In February 2013, the FASB issued Accounting Standards Update No. 2013-04 Liabilities (Topic 405): Obligations Resulting from Joint and Several Liability Arrangements for Which the Total Amount of the Obligation Is Fixed at the Reporting Date.  ASU 2013-04 requires an entity to measure such obligations as the sum of the amount that the reporting entity agreed to pay on the basis of its arrangement with co-obligors and any additional amount the reporting entity expects to pay on behalf of its co-obligors.  The guidance is effective for interim and annual periods beginning after December 15, 2013.  Retrospective presentation for all comparative periods presented is required with early adoption permitted.  Corning does not expect adoption of this guidance to have a material impact on its consolidated results of operations and financial condition.


REVENUE RECOGNITION concept us-gaap:RevenueRecognitionPolicyTextBlock
Revenue Recognition

Revenue for sales of goods is recognized when a firm sales agreement is in place, delivery has occurred and sales price is fixed or determinable and collection is reasonably assured.  If customer acceptance of products is not reasonably assured, sales are recorded only upon formal customer acceptance.  Sales of goods typically do not include multiple product and/or service elements.
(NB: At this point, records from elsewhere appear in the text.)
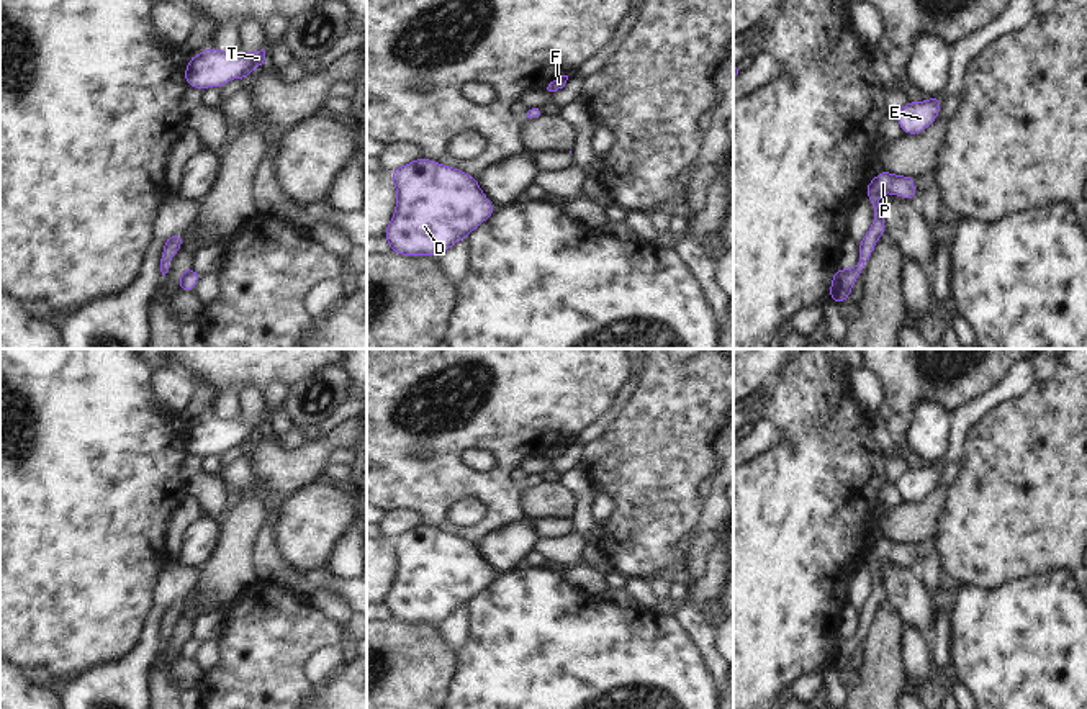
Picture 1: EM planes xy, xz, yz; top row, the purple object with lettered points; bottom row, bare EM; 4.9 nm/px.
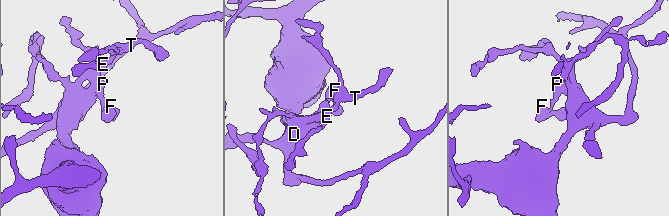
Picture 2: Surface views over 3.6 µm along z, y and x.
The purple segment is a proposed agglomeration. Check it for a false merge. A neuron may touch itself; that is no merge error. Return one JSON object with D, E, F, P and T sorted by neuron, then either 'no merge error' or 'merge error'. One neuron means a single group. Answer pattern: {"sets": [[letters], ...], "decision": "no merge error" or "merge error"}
{"sets": [["D", "E", "F", "P", "T"]], "decision": "no merge error"}

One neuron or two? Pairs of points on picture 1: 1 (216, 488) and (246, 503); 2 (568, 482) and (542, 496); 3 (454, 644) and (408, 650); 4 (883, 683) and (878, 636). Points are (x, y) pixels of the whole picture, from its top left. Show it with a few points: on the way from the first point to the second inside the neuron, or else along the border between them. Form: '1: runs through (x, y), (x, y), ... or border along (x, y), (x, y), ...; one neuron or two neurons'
1: border along (233, 492), (231, 501), (216, 518); two neurons
2: border along (554, 478), (572, 498), (572, 516); two neurons
3: border along (436, 624), (439, 641), (449, 652), (455, 654); two neurons
4: runs through (883, 672), (883, 647); one neuron

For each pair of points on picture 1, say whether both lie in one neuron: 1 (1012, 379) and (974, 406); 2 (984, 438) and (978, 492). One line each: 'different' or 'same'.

At the time revenue is recognized, allowances are recorded, with the related reduction to revenue, for estimated product returns, allowances and price discounts based upon historical experience and related terms of customer arrangements.  Where we have offered product warranties, we also establish liabilities for estimated warranty costs based upon historical experience and specific warranty provisions.  Warranty liabilities are adjusted when experience indicates the expected outcome will differ from initial estimates of the liability.